Lecks sind in privaten Rohren

Oft kommen Abwässer gar nicht im öffentlichen Kanal an -
Eine neue Satzung nimmt die Eigentümer in die Pflicht

von Göran Gehlen

 

 

 

 

 

 

 

Kassel. Das öffentliche Kanalnetz in Kassel funktioniert, aber es geht ihm nicht unbedingt blendend. "Alles im Fluss", heißt das im Jargon von Uwe Neuschäfer, dem stellvertretenden Betriebsleiter des Kasseler Entwässerungsbetriebs (KEB).

Damit das so bleibt, wird zurzeit unter anderem in der Herkulesstraße der Kanal erneuert, in der Harleshäuser Straße sind ebenfalls die Bagger unterwegs. Doch das Problem liegt oft ein paar Meter daneben: "Ein Großteil der Zuleitungskanäle ist nicht dicht", sagt Neuschäfer.
So gelangen Abwässer in den Boden, obwohl der öffentliche Kanal kein Leck hat. Mit der neuen Abwassersatzung der Stadt soll sich dies ändern: Demnach müssen Wohnungs- und Hauseigentümer nachweisen, dass ihre Kanäle dicht sind. Ist dies nicht der Fall, müssen sie die Leitung erneuern oder reparieren.

Nach Angaben der KEB betragen allein die Baukosten je nach Sanierungsmethode etwa 300 Euro bis 900 Euro pro Meter. Der Entwässerungsbetrieb will den Eigentümern jedoch helfen, einen Teil der Summe zu sparen: So könnten öffentliche und private Maßnahmen kombiniert oder die Projekte mehrerer Hauseigentümer zusammen ausgeschrieben werden.

"Wir sind sicher, dass die Leute dadurch Geld sparen", sagt Neuschäfer. Eine größere Ausschreibung sei wirtschaftlicher. Pflicht ist die Teilnahme nicht. In jedem Fall müssen Eigentümer aber die Dichtheit des Kanals belegen.

Noch kein Zeitplan

Bis zu 50 000 Anschlüsse gibt es laut KEB in Kassel. Den Anfang soll ein Pilotprojekt machen. Wann der Entwässerungsbetrieb an welche Haustür klopft, steht noch nicht fest.
Denn Kanalbauprojekte werden oft mit anderen Arbeiten, zum Beispiel der Verlegung von Straßenbahnschienen, kombiniert.

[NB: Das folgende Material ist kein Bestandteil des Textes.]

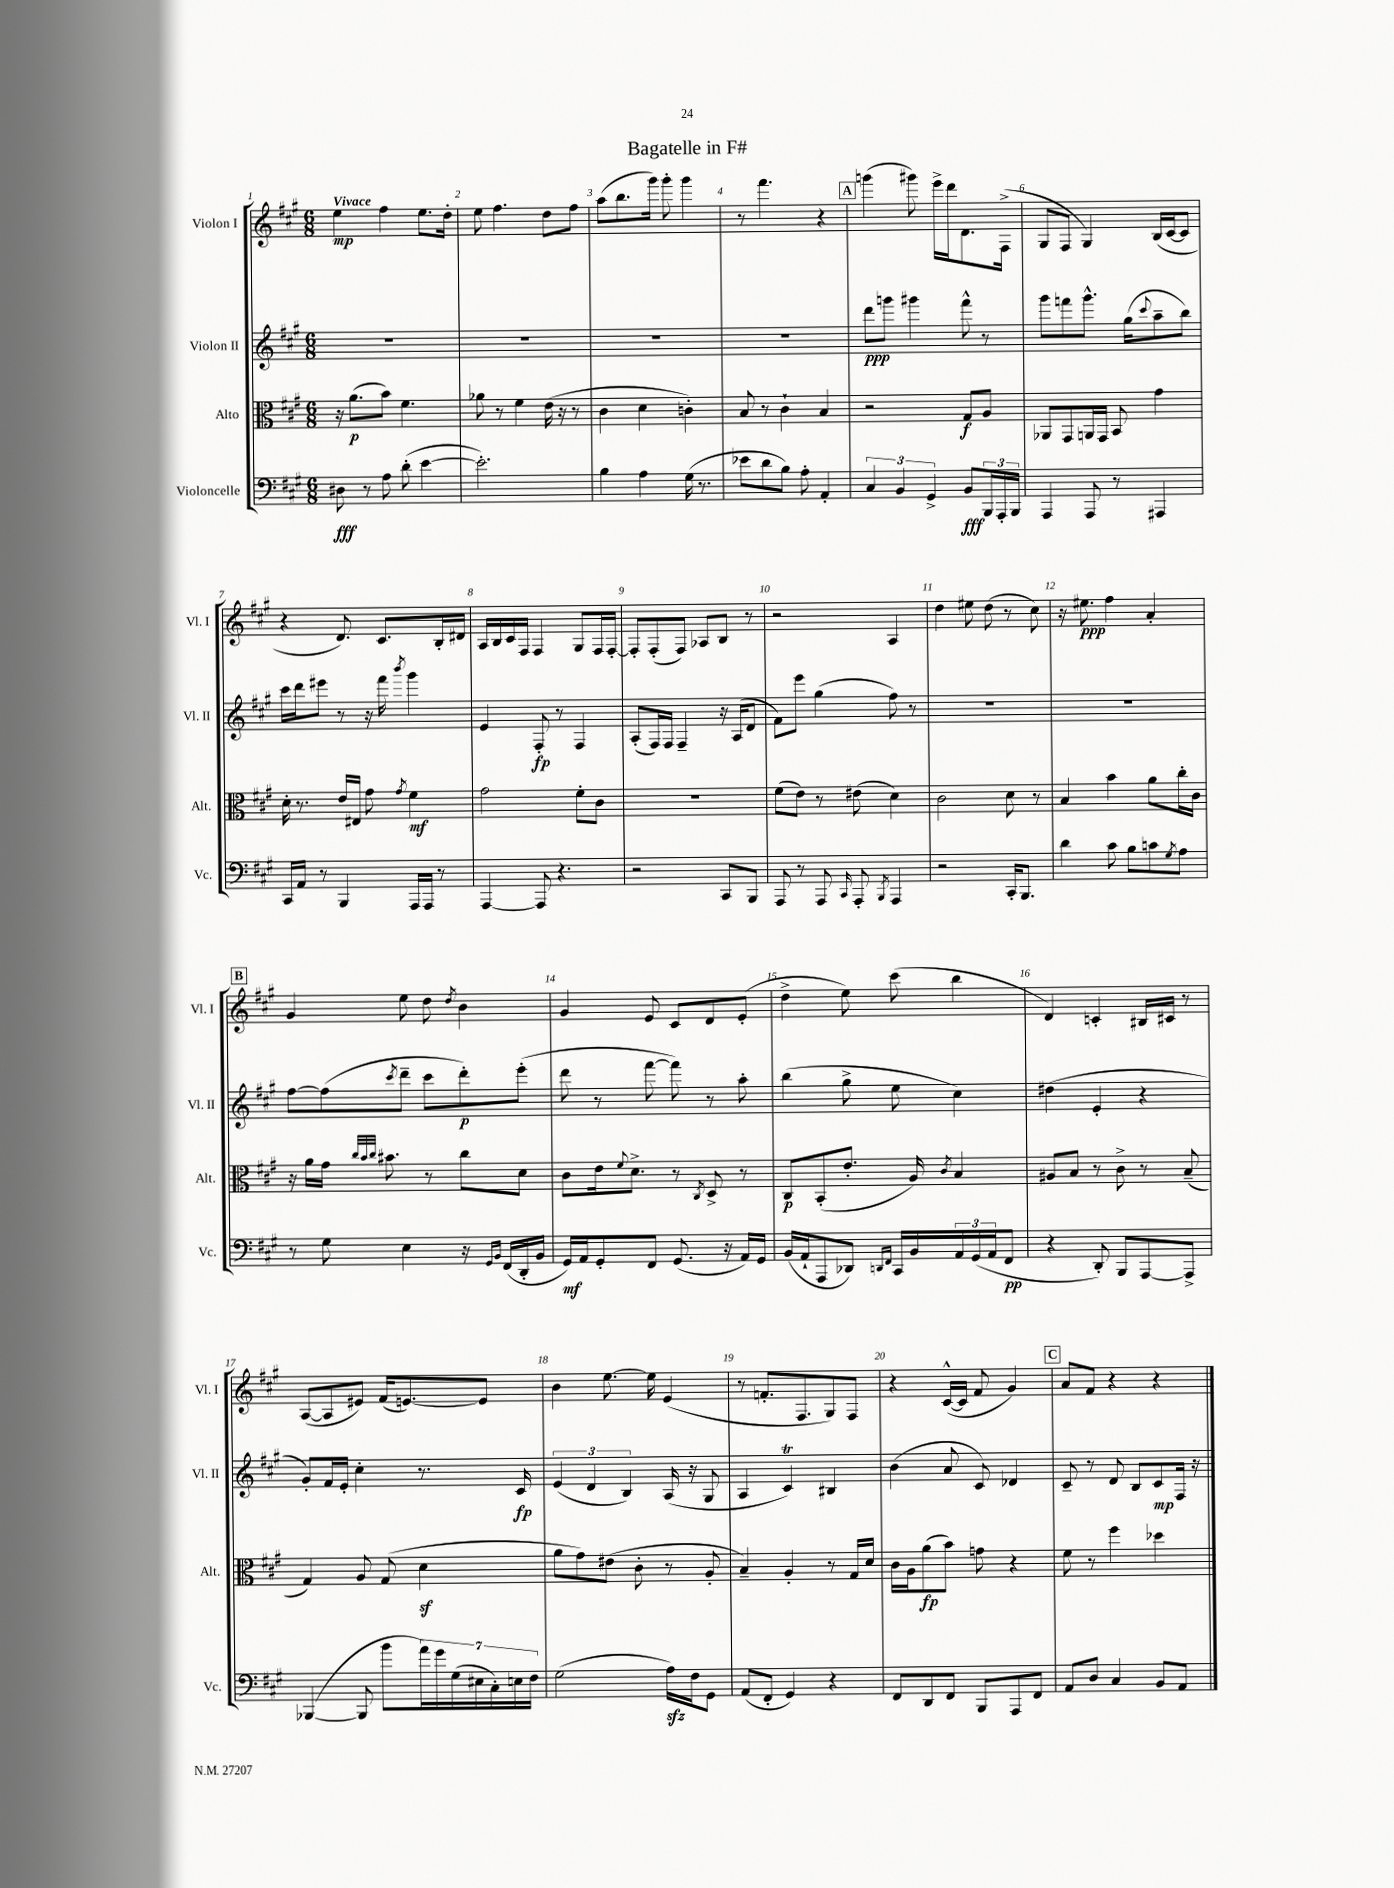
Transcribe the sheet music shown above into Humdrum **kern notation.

**kern	**dynam	**kern	**dynam	**kern	**dynam	**kern	**dynam
*part4	*part4	*part3	*part3	*part2	*part2	*part1	*part1
*staff4	*staff4	*staff3	*staff3	*staff2	*staff2	*staff1	*staff1
*I"Violoncelle	*	*I"Alto	*	*I"Violon II	*	*I"Violon I	*
*I'Vc.	*	*I'Alt.	*	*I'Vl. II	*	*I'Vl. I	*
*clefF4	*	*clefC3	*	*clefG2	*	*clefG2	*
*k[f#c#g#]	*	*k[f#c#g#]	*	*k[f#c#g#]	*	*k[f#c#g#]	*
*M6/8	*	*M6/8	*	*M6/8	*	*M6/8	*
=1	=1	=1	=1	=1	=1	=1	=1
!	!	!	!	!	!	!LO:TX:a:B:t=Vivace	!
8D#X\	fff	16r	.	2.r	.	4ee\	mp
.	.	(8.a\L	p	.	.	.	.
8r	.	.	.	.	.	.	.
8A\	.	8b\J)	.	.	.	4ff#\	.
(8d'\	.	4.f#\	.	.	.	.	.
[4e\	.	.	.	.	.	8.ee\L	.
.	.	.	.	.	.	16dd'\Jk	.
=2	=2	=2	=2	=2	=2	=2	=2
2.e'\])	.	8a-X\	.	2.r	.	8ee\	.
.	.	8r	.	.	.	4.ff#\	.
.	.	4f#\	.	.	.	.	.
.	.	(16e\	.	.	.	8dd\L	.
.	.	16r	.	.	.	.	.
.	.	8r	.	.	.	8ff#\J	.
=3	=3	=3	=3	=3	=3	=3	=3
4B\	.	4c#\	.	2.r	.	(8aa\L	.
.	.	.	.	.	.	8.bb\	.
4A\	.	4d\	.	.	.	.	.
.	.	.	.	.	.	16ggg#\Jk)	.
.	.	.	.	.	.	8ggg#'\	.
(16G#\	.	4cn'\)	.	.	.	4ggg#\	.
8.r	.	.	.	.	.	.	.
=4	=4	=4	=4	=4	=4	=4	=4
8e-X\L	.	8B/	.	2.r	.	8r	.
8d\	.	8r	.	.	.	4.fff#\	.
8B\J)	.	4c#`\	.	.	.	.	.
8A'\	.	.	.	.	.	.	.
4AA'/	.	4B/	.	.	.	4r	.
!!LO:REH:place=s1:t=A
=5	=5	=5	=5	=5	=5	=5	=5
6C#/	.	2r	.	8ddd\L	ppp	(4gggn\	.
.	.	.	.	8gggn\J	.	.	.
6BB/	.	.	.	.	.	.	.
.	.	.	.	4ggg#X\	.	8ggg#X\)	.
6GG#^/	.	.	.	.	.	.	.
.	.	.	.	.	.	16eee^\LL	.
.	.	.	.	.	.	16ddd\J	.
8BB/L	fff	8G#/L	f	8fff#^^\	.	8.d\	.
24BBB/L	.	8A/J	.	8r	.	.	.
24AAA'/	.	.	.	.	.	.	.
.	.	.	.	.	.	(16F#^\Jk	.
24BBB/JJ	.	.	.	.	.	.	.
=6	=6	=6	=6	=6	=6	=6	=6
4AAA/	.	8AA-X/L	.	8ggg#\L	.	8G#/L	.
.	.	8GG#/	.	8fffn\	.	8F#/J	.
8AAA/	.	16AAn/L	.	8.ggg#^^\J	.	4G#/)	.
.	.	16GG#/JJ	.	.	.	.	.
8r	.	8BB/	.	.	.	.	.
.	.	.	.	(16gg#\KL	.	.	.
.	.	.	.	8qqccc#/	.	.	.
4AAA#X/	.	4g#\	.	8aa~\	.	(16B/LL	.
.	.	.	.	.	.	[16c#/J	.
.	.	.	.	8bb\J)	.	8c#/J]	.
!!LO:LB:g=z
=7	=7	=7	=7	=7	=7	=7	=7
16CC#/LL	.	16d'\	.	16ccc#\LL	.	4r	.
16AA/JJ	.	8.r	.	16ddd\J	.	.	.
8r	.	.	.	8eee#X\J	.	.	.
4BBB/	.	16e/LL	.	8r	.	8.d/)	.
.	.	16E#X/JJ	.	.	.	.	.
.	.	8g#\	.	16r	.	.	.
.	.	.	.	16fff#\	.	8.c#/L	.
.	.	8qg#/	.	8qbbb/	.	.	.
16AAA/LL	.	4f#\	mf	4ggg#\	.	.	.
16AAA/JJ	.	.	.	.	.	.	.
8r	.	.	.	.	.	16B'/L	.
.	.	.	.	.	.	16d#X/JJ	.
=8	=8	=8	=8	=8	=8	=8	=8
[4AAA/	.	2g#\	.	4e/	.	16A/LL	.
.	.	.	.	.	.	16B/	.
.	.	.	.	.	.	16c#/	.
.	.	.	.	.	.	16F#/JJ	.
8AAA/]	.	.	.	8F#'/	fp	4F#/	.
4.r	.	.	.	8r	.	.	.
.	.	8f#'\L	.	4F#/	.	8G#/L	.
.	.	8c#\J	.	.	.	16F#/L	.
.	.	.	.	.	.	[16F#'/JJ	.
=9	=9	=9	=9	=9	=9	=9	=9
2r	.	2.r	.	(8A'/L	.	8F#'/L]	.
.	.	.	.	16F#/L)	.	(8F#'/	.
.	.	.	.	16F#/JJ	.	.	.
.	.	.	.	4F#~/	.	8F#/J)	.
.	.	.	.	.	.	8A-X/L	.
8CC#/L	.	.	.	16r	.	8B/J	.
.	.	.	.	(16A/KL	.	.	.
8BBB/J	.	.	.	8d/J	.	8r	.
=10	=10	=10	=10	=10	=10	=10	=10
8AAA/	.	(8f#\L	.	8f#\L)	.	2r	.
8r	.	8e\J)	.	8eee\J	.	.	.
8AAA/	.	8r	.	(4gg#\	.	.	.
16qqCC#/	.	.	.	.	.	.	.
8AAA'/	.	(8e#X\	.	.	.	.	.
8qBBB/	.	.	.	.	.	.	.
4AAA/	.	4d\)	.	8ff#\)	.	4A/	.
.	.	.	.	8r	.	.	.
=11	=11	=11	=11	=11	=11	=11	=11
2r	.	2c#\	.	2.r	.	4dd\	.
.	.	.	.	.	.	8ee#X\	.
.	.	.	.	.	.	(8dd\	.
16CC#'/KL	.	8d\	.	.	.	8r	.
8.BBB/J	.	.	.	.	.	.	.
.	.	8r	.	.	.	8cc#\)	.
=12	=12	=12	=12	=12	=12	=12	=12
4d\	.	4B/	.	2.r	.	16r	.
.	.	.	.	.	.	8.ee#X\	ppp
8c#\	.	4b\	.	.	.	4ff#\	.
8B\L	.	.	.	.	.	.	.
8cn\	.	8a\L	.	.	.	4a'/	.
8qG#/	.	.	.	.	.	.	.
8A\J	.	16cc#'\L	.	.	.	.	.
.	.	16c#\JJ	.	.	.	.	.
!!LO:LB:g=z
!!LO:REH:place=s1:t=B
=13	=13	=13	=13	=13	=13	=13	=13
8r	.	16r	.	[8ff#\L	.	4g#/	.
.	.	16a\LL	.	.	.	.	.
8G#\	.	16g#\JJ	.	(8ff#\]	.	.	.
.	.	32qqcc#/LLL	.	.	.	.	.
.	.	32qqb/	.	.	.	.	.
.	.	32qqcc#/JJJ	.	.	.	.	.
.	.	8.b#X\	.	.	.	.	.
.	.	.	.	8qccc#/	.	.	.
4E\	.	.	.	8ddd~\J	.	8ee\	.
.	.	8r	.	8ccc#\L	.	8dd\	.
.	.	.	.	.	.	8qdd/	.
16r	.	8cc#\L	.	8ddd'\)	p	4b\	.
16qqGG#/LL	.	.	.	.	.	.	.
16qqBB/JJ	.	.	.	.	.	.	.
(16FF#/LL	.	.	.	.	.	.	.
16DD'/	.	8d\J	.	(8eee'\J	.	.	.
16BB/JJ	.	.	.	.	.	.	.
=14	=14	=14	=14	=14	=14	=14	=14
16GG#/LL)	mf	8c#\L	.	8ddd\	.	4g#/	.
16AA/J	.	.	.	.	.	.	.
8GG#'/	.	16e\k	.	8r	.	.	.
.	.	8qqf#/	.	.	.	.	.
.	.	8.d^\J	.	.	.	.	.
8FF#/J	.	.	.	[8fff#\	.	8e/	.
(8.GG#/	.	8r	.	8fff#\])	.	8c#/L	.
.	.	8qC#/	.	.	.	.	.
.	.	8D^/	.	8r	.	8d/	.
16r	.	.	.	.	.	.	.
16AA/LL)	.	8r	.	8aa'\	.	(8e'/J	.
16GG#/JJ	.	.	.	.	.	.	.
=15	=15	=15	=15	=15	=15	=15	=15
(16BB/LL	.	8C#/L	p	(4bb\	.	4dd^\	.
16AA`/J	.	.	.	.	.	.	.
8AAA/	.	(8BB'/	.	.	.	.	.
8DD-X/J)	.	8.e'/J	.	8gg#^\	.	8ee\)	.
16qqDDn/LL	.	.	.	.	.	.	.
16qqFF#/JJ	.	.	.	.	.	.	.
16CC#/LL	.	.	.	8ee\	.	(8ccc#\	.
16BB/	.	16A/)	.	.	.	.	.
.	.	8qc#/	.	.	.	.	.
24AA/	.	4B/	.	4cc#\)	.	4bb\	.
(24GG#/	.	.	.	.	.	.	.
24AA/J	.	.	.	.	.	.	.
8FF#/J	pp	.	.	.	.	.	.
=16	=16	=16	=16	=16	=16	=16	=16
4r	.	8A#X/L	.	(4dd#X\	.	4d/)	.
.	.	8B/J	.	.	.	.	.
8DD'/)	.	8r	.	4e'/	.	4cn'/	.
8BBB/L	.	8c#^\	.	.	.	.	.
[8AAA/	.	8r	.	4r	.	16B#X/LL	.
.	.	.	.	.	.	16c#X/JJ	.
8AAA^/J]	.	(8B~/	.	.	.	8r	.
!!LO:LB:g=z
=17	=17	=17	=17	=17	=17	=17	=17
([4BBB-X/	.	4G#/)	.	8g#'/L)	.	([8A/L	.
.	.	.	.	16f#/L	.	8A/]	.
.	.	.	.	16e'/JJ	.	.	.
8BBB-/]	.	8A/	.	4cc#'\	.	8e#X/J)	.
8b\L	.	(8G#/	.	.	.	(16f#/KL	.
.	.	.	.	.	.	[8.en/)	.
28a\L)	.	4dz\	.	8.r	.	.	.
28g#\	.	.	.	.	.	.	.
(28G#\	.	.	.	.	.	.	.
28E#X\	.	.	.	.	.	.	.
.	.	.	.	.	.	8e/J]	.
28C#'\)	.	.	.	.	.	.	.
28En\	.	.	.	.	.	.	.
.	.	.	.	16c#/	fp	.	.
28F#\JJ	.	.	.	.	.	.	.
=18	=18	=18	=18	=18	=18	=18	=18
(2G#\	.	8a\L	.	(6e/	.	4b\	.
.	.	8g#\)	.	.	.	.	.
.	.	.	.	6d/	.	.	.
.	.	(8e#X\J	.	.	.	[8.ee\	.
.	.	.	.	6B/)	.	.	.
.	.	8c#'\	.	.	.	.	.
.	.	.	.	.	.	16ee\]	.
16Azz\LL)	.	8r	.	(16A/	.	(4e/	.
16F#\J	.	.	.	16r	.	.	.
8GG#\J	.	8A'/	.	8G#/	.	.	.
=19	=19	=19	=19	=19	=19	=19	=19
(8AA/L	.	4B~/)	.	4A/	.	8r	.
8FF#'/J	.	.	.	.	.	8.fn'/L	.
4GG#/)	.	4A'/	.	4c#t/)	.	.	.
.	.	.	.	.	.	8.F#/	.
4r	.	8r	.	4B#X/	.	8G#/)	.
.	.	16G#/LL	.	.	.	8F#/J	.
.	.	16d/JJ	.	.	.	.	.
=20	=20	=20	=20	=20	=20	=20	=20
8FF#/L	.	16c#\LL	.	(4b\	.	4r	.
.	.	16A\J	.	.	.	.	.
8DD/	.	(8a\	fp	.	.	.	.
8FF#/J	.	8b\J)	.	8a/	.	([16c#^^/LL	.
.	.	.	.	.	.	16c#/JJ]	.
8BBB/L	.	8gn\	.	8c#/)	.	8f#/	.
8AAA/	.	4r	.	4d-X/	.	4g#/)	.
8FF#/J	.	.	.	.	.	.	.
!!LO:REH:place=s1:t=C
=21	=21	=21	=21	=21	=21	=21	=21
8AA/L	.	8f#\	.	8c#~/	.	8a/L	.
8D/J	.	8r	.	8r	.	8f#/J	.
4C#/	.	4ff#\	.	8d/	.	4r	.
.	.	.	.	8B/L	.	.	.
8BB/L	.	4dd-X\	.	8c#/	mp	4r	.
8AA/J	.	.	.	16F#/Jk	.	.	.
.	.	.	.	16r	.	.	.
==	==	==	==	==	==	==	==
*-	*-	*-	*-	*-	*-	*-	*-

Die Koordination der privaten Sanierungen wird den Entwässerungsbetrieb in Zukunft zusätzlich belasten. Denn die jährliche Investition von zwölf Millionen Euro ins öffentliche Netz muss beibehalten werden, um nicht in Verzug zu geraten.

Mit dem Geld saniert der KEB die Kanäle, die als Null bis Eins eingestuft sind. Dort müsse man sofort tätig werden. "Das wäre zum Beispiel ein Kanaleinsturz." Besser erhaltene Kanäle zu sanieren, sei nicht bezahlbar.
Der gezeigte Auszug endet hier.